__Exercise description__
Copy out, unchanged, each line of the material below that contains the string "char".

__Dataset content__

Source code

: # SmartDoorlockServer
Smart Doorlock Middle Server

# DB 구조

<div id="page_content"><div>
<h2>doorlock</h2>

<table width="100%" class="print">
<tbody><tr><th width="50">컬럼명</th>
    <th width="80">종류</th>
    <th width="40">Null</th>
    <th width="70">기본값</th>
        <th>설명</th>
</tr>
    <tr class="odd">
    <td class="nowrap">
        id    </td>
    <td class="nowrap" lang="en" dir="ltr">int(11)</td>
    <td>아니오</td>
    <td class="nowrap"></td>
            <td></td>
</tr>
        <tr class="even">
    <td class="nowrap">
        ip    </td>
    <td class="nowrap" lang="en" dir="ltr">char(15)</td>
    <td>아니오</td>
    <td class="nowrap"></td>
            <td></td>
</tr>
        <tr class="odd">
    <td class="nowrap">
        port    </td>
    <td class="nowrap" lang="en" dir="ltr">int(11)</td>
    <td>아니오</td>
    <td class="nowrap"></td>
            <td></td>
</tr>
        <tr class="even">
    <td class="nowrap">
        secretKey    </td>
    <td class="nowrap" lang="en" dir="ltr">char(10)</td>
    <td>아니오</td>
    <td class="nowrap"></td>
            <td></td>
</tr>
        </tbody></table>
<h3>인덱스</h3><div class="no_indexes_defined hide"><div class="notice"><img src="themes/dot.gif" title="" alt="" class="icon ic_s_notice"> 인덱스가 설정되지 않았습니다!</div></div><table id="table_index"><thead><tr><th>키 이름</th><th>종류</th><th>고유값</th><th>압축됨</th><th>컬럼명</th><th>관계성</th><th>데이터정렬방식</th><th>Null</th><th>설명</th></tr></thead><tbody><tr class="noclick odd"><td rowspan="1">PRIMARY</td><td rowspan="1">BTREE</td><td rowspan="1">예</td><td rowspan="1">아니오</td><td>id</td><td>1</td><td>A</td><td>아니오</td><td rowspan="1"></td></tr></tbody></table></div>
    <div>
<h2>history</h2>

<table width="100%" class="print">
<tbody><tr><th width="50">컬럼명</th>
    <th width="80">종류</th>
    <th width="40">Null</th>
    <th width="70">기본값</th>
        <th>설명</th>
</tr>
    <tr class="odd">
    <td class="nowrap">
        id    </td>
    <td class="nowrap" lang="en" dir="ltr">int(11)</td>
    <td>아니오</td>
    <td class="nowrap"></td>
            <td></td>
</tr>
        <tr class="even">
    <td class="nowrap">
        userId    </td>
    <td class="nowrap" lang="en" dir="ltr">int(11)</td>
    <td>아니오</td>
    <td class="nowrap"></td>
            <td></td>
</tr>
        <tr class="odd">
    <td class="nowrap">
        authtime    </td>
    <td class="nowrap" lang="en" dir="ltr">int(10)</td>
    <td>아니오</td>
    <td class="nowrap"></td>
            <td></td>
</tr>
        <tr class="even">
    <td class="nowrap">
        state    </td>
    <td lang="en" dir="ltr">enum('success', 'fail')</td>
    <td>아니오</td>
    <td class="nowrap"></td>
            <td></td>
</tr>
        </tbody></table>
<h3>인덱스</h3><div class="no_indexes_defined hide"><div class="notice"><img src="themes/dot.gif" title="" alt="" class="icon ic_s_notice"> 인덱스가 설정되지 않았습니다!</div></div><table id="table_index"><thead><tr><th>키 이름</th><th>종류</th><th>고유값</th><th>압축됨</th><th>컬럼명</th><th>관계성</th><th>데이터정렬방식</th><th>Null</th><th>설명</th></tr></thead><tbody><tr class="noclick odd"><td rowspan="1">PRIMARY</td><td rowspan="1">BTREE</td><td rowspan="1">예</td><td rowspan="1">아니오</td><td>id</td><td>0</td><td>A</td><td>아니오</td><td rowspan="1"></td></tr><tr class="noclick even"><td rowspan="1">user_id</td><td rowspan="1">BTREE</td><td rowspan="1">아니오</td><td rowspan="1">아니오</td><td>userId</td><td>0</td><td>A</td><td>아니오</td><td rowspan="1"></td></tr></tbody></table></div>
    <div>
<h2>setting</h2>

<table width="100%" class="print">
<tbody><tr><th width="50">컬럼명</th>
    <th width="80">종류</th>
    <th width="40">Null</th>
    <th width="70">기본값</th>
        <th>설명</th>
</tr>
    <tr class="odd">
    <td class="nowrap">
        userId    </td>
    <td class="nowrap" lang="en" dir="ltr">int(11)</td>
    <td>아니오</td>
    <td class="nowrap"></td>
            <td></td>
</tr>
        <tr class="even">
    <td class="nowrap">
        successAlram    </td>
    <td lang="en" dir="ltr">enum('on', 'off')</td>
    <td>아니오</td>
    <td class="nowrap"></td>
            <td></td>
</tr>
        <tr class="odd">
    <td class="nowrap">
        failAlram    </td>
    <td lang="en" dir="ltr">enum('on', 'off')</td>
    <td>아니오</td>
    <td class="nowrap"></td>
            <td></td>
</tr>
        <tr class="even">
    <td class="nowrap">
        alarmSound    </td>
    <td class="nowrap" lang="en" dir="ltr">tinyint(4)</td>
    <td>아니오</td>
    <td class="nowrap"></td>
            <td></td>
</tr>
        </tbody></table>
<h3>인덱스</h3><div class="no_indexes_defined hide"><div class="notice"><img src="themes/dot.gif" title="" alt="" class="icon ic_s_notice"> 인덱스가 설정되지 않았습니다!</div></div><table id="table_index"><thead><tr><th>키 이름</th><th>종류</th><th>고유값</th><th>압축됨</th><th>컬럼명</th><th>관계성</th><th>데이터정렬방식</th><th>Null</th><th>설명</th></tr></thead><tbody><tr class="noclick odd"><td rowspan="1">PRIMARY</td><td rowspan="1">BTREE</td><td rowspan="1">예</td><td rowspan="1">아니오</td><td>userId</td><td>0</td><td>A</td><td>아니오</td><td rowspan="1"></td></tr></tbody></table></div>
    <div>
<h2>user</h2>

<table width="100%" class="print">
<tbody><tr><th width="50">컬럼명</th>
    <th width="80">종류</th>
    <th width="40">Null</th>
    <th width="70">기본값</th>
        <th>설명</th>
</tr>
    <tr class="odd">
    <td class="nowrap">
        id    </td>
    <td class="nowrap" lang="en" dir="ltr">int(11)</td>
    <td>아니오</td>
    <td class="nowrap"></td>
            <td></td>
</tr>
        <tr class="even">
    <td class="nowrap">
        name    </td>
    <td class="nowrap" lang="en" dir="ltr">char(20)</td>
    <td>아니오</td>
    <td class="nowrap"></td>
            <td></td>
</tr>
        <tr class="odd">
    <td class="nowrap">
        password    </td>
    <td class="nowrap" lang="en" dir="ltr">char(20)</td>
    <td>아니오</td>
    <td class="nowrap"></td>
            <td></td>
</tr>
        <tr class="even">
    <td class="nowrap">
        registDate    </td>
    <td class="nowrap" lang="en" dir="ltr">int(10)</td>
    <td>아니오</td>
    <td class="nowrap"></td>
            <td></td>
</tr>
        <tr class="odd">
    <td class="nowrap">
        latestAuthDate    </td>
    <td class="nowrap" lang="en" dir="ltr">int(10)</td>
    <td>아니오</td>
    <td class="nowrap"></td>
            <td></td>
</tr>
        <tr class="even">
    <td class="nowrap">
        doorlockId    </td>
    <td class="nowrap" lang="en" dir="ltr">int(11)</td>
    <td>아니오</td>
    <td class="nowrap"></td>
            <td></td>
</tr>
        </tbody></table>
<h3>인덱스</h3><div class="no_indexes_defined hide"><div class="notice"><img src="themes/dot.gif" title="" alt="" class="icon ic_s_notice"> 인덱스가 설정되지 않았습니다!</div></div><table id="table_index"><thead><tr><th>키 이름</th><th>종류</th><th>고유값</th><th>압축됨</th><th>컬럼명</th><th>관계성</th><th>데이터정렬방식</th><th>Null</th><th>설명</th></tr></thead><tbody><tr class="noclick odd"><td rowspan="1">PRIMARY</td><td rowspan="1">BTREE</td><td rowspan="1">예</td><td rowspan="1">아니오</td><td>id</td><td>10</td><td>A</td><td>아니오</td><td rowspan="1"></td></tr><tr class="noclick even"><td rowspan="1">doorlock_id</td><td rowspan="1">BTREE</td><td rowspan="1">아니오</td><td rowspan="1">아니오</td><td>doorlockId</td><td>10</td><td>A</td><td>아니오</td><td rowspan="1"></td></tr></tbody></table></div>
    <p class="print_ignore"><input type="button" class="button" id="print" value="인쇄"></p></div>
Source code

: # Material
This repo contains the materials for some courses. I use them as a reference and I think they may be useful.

* * *

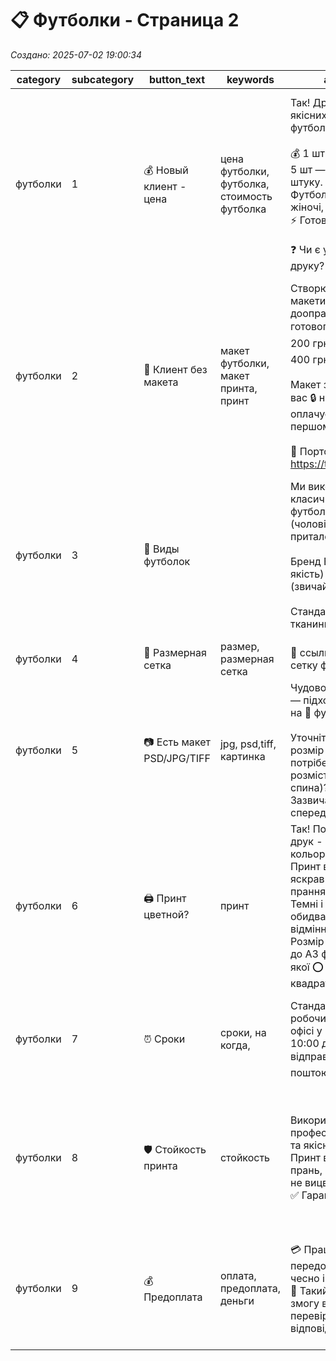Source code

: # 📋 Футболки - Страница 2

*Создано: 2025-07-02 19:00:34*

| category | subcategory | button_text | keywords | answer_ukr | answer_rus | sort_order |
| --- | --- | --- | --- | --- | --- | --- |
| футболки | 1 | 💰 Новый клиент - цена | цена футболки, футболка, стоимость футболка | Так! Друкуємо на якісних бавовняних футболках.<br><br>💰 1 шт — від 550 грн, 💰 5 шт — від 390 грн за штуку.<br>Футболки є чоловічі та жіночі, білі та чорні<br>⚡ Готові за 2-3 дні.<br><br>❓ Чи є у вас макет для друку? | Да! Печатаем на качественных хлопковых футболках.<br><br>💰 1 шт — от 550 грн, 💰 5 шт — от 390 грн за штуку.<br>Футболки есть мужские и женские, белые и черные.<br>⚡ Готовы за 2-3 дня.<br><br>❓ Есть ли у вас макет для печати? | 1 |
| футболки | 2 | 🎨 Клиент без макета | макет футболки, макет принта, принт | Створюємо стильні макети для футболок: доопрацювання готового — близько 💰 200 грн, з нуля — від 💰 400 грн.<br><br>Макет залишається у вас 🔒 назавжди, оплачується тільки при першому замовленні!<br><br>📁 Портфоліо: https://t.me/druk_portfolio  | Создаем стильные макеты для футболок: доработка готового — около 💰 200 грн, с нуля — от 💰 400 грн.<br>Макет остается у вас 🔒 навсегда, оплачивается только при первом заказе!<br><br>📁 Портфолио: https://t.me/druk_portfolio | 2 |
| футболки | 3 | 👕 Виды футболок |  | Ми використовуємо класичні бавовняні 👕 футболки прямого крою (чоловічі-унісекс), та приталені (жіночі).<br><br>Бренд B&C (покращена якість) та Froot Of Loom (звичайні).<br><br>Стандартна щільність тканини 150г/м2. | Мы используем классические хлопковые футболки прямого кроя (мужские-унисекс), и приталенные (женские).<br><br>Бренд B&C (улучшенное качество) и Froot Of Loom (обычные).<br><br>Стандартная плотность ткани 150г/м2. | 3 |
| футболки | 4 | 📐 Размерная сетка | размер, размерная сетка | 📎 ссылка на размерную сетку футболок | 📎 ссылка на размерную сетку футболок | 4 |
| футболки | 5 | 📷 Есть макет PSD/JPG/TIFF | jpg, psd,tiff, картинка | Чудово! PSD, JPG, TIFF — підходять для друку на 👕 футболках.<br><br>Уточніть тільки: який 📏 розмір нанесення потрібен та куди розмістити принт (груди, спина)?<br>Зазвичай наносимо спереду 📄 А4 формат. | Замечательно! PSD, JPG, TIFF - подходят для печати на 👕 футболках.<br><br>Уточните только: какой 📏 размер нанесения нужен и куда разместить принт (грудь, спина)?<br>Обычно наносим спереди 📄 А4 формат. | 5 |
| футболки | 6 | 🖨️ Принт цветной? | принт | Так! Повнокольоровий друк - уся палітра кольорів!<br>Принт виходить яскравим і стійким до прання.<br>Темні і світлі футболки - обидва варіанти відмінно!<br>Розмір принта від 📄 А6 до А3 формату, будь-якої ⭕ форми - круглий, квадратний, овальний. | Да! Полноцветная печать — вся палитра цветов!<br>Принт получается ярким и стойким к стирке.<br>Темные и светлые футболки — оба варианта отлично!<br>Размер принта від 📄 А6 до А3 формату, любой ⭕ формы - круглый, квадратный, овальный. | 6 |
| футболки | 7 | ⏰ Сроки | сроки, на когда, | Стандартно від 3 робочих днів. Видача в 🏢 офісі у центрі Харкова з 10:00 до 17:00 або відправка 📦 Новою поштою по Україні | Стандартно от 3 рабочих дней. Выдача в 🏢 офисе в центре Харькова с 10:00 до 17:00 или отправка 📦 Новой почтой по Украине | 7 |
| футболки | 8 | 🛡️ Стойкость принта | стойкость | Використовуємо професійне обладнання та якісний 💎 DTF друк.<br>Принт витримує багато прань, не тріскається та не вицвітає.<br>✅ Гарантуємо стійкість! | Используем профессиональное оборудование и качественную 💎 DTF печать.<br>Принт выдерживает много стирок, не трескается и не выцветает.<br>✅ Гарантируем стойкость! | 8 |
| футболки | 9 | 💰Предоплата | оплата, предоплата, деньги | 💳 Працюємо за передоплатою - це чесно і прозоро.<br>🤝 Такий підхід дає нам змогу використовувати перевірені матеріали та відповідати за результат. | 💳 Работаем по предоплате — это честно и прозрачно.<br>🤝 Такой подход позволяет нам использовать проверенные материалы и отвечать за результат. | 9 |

==

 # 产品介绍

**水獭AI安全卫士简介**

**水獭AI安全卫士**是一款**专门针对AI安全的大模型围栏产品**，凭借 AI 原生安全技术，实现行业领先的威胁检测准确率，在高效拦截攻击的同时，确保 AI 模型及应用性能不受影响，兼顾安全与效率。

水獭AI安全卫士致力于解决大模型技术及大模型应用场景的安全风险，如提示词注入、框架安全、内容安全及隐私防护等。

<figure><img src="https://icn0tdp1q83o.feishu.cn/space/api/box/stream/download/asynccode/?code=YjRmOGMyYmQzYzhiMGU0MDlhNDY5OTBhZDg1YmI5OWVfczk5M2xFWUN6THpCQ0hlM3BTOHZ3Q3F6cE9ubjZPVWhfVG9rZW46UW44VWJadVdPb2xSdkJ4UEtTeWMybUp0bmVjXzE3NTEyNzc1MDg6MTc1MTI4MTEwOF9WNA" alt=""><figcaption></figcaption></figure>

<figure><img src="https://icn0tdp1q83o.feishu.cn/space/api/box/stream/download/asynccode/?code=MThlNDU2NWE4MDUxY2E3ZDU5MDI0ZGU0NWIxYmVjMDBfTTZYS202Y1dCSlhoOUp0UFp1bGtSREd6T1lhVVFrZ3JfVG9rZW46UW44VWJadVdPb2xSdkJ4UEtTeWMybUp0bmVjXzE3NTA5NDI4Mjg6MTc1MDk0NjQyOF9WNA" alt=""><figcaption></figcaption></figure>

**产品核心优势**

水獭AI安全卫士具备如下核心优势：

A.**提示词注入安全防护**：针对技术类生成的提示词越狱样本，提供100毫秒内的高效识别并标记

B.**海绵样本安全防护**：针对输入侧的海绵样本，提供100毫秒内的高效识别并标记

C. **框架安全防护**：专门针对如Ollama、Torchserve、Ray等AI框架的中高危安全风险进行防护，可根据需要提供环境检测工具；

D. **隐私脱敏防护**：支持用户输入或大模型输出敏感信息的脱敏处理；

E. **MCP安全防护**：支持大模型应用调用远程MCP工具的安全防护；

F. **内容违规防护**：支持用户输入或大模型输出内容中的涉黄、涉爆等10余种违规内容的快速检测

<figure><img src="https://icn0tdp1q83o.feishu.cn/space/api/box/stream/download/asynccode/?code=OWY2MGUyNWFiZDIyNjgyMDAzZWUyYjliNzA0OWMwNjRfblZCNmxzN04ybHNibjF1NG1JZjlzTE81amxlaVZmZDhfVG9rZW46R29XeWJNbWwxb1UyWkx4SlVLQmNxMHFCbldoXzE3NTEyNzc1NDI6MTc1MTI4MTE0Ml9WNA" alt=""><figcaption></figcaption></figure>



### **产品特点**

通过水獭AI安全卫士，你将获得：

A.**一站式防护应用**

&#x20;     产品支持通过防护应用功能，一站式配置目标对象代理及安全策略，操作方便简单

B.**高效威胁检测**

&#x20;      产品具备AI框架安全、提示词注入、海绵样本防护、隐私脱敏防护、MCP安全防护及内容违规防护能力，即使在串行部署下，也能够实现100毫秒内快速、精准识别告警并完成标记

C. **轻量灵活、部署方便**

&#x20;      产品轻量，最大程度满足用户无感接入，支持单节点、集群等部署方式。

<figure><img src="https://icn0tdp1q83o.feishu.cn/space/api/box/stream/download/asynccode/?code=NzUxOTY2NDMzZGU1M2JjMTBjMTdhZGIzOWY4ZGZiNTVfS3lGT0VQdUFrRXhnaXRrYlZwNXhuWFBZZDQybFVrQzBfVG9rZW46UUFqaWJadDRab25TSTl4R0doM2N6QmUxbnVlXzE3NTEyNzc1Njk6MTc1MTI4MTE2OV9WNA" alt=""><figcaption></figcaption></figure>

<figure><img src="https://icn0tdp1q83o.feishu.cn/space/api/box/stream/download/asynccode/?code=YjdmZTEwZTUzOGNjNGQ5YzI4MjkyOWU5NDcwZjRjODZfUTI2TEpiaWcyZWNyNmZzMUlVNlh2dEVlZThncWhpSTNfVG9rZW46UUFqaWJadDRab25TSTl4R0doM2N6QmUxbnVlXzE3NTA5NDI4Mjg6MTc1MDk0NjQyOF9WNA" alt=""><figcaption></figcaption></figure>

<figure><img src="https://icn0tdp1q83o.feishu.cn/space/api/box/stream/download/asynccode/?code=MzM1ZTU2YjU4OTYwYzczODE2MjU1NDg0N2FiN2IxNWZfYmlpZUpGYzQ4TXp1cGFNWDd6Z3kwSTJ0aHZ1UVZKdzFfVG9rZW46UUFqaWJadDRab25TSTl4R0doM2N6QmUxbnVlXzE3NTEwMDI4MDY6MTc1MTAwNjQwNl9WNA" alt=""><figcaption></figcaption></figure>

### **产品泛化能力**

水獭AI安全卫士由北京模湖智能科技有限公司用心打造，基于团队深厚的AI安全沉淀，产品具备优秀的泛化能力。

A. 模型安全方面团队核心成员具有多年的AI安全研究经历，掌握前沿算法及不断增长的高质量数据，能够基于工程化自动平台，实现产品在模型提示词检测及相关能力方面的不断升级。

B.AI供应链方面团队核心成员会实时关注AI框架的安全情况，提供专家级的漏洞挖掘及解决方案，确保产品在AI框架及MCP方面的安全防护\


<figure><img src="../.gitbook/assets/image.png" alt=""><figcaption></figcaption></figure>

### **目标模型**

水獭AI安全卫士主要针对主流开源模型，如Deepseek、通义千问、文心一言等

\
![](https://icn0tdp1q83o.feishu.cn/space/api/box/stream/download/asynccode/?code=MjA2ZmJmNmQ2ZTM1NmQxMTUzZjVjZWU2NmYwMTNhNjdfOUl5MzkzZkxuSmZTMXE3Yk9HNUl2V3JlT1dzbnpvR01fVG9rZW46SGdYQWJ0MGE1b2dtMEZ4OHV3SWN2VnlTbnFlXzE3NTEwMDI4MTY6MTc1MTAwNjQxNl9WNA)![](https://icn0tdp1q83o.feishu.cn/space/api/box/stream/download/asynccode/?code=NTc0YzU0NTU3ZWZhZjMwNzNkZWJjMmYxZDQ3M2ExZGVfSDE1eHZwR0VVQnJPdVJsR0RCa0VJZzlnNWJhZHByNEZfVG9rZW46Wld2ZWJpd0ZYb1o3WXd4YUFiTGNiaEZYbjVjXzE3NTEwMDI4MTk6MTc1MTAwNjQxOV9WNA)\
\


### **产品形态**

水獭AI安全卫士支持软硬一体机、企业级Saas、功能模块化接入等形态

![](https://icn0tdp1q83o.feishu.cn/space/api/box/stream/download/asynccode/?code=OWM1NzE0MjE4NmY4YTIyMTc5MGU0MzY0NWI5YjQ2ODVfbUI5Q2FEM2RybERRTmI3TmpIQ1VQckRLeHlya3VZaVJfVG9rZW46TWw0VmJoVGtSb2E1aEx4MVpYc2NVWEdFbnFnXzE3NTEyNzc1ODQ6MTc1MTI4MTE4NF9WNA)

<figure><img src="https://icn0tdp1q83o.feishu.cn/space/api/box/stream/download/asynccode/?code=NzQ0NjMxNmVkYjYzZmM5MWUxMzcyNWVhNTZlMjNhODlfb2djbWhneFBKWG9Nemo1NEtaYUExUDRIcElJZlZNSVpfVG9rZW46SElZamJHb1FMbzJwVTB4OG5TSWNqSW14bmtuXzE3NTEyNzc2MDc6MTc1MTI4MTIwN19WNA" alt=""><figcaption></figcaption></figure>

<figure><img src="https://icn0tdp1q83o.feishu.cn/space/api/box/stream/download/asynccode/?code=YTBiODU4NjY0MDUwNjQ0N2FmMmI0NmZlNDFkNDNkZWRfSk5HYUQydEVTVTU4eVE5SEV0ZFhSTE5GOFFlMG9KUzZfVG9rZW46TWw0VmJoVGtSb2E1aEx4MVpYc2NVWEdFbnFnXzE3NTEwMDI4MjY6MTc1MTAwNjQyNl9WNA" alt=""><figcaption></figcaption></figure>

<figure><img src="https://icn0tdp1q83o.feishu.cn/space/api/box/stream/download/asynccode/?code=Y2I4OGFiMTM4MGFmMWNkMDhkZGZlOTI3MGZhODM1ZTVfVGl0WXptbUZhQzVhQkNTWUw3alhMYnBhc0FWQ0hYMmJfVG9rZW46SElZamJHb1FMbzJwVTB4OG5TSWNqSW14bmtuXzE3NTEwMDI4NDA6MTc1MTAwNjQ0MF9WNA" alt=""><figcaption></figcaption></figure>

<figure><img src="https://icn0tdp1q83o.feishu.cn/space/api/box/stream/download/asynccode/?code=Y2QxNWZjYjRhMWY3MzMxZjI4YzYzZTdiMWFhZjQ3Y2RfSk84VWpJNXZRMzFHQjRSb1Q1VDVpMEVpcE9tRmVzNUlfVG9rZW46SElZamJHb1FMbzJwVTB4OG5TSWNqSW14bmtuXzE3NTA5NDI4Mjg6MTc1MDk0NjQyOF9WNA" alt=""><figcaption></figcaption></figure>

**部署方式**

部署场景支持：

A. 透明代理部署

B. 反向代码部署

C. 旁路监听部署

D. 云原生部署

__Worked solution__
    <td class="nowrap" lang="en" dir="ltr">char(15)</td>
    <td class="nowrap" lang="en" dir="ltr">char(10)</td>
    <td class="nowrap" lang="en" dir="ltr">char(20)</td>
    <td class="nowrap" lang="en" dir="ltr">char(20)</td>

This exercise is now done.